EL CAJON — Grossmont Union High School District (GUHSD) and El Cajon Valley High School officials dedicated the newly renovated metal works facility and special education suites with an honorary chain-cutting ceremony on Wednesday, Jan. 25.

New Welding Booths
“El Cajon Valley High School is the only public education program in the county that provides American Welding Society Certification,” said El Cajon Valley Principal Dr. Erin Richison. “Over the past thirty years, the program has given our students the opportunity to explore possible careers in manufacturing and welding, and has turned out thousands of certified welders.”

According to Richison, as the only public education program in the county that provides American Welding Society certification, this facility had been used day and night and was no longer able to meet the demands of the program and the needs of the industry.

“The new, totally transformed facility is a modern welding and fabrication facility with state of the art equipment, which should provide training in the vital manufacturing industry sector for many years into the future,” she said.

“The entire building was modernized and 7,000 square feet was added to double the size of the welding program.”

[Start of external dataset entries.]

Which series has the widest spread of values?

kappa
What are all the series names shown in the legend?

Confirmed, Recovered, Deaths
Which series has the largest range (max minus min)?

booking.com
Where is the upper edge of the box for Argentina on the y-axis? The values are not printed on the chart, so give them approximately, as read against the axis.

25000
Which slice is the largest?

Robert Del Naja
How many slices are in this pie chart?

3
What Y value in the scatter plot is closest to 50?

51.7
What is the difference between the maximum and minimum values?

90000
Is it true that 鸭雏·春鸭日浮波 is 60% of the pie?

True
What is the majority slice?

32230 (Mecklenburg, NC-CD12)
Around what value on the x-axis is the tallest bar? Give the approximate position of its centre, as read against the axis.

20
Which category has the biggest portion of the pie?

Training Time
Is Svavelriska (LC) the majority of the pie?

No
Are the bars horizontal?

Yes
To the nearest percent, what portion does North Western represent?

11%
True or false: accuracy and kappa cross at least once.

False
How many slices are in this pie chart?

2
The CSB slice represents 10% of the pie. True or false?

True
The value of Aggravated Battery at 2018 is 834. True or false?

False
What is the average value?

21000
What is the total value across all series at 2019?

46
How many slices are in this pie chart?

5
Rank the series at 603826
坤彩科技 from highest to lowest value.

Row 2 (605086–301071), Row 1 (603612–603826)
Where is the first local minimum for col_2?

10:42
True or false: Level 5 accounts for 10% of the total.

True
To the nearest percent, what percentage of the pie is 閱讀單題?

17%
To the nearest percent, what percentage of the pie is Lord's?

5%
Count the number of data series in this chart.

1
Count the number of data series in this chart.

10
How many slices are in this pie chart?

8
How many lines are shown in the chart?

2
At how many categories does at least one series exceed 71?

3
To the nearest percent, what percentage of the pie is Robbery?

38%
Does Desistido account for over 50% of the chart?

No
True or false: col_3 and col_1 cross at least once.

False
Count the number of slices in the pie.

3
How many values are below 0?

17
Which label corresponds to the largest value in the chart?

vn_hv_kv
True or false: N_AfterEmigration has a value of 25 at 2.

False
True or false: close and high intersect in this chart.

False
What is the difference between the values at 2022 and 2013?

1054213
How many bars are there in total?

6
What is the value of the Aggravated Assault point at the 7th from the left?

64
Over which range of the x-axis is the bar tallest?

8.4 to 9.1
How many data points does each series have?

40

With 28 new welding booths in a well-ventilated space, students attend lectures and perform hands-on exercises.

Key to this modernization are high performance concepts that feature: day lighting, natural ventilation, improved air quality and acoustic control.

This year, the school expect to serve more than 180 students in the welding metal masters program.

New Special Education Suite

The new special education suites on the North side of the building provide age-appropriate activities that support independence and self-advocacy for our students with cognitive disabilities.

The facility includes three classrooms, a living skills lab, personal hygiene training areas, focus rooms and a flexible support system for hanging furniture and sensory equipment.

“With the bond funding, we have been able to create facilities similar to this one at all of our school sites,” Richison said.
These special education facilities were designed to provide a learning environment that supports teachers in meeting academic, sensory, motor, and functional life skills of students with moderate to severe disabilities.

The classrooms are also equipped with portable and accessible smart board technology, multi-sensory and adaptive equipment, private student bathrooms, kitchenettes, and laundry facilities.

In the past, for various reasons, students with severe disabilities may not have had the opportunity to attend high school in their neighborhood.
The remodel of the special education classrooms across the district is one of the primary reasons that is no longer the case.

Districtwide, students with severe disabilities are now attending the same school as their siblings and their neighbors.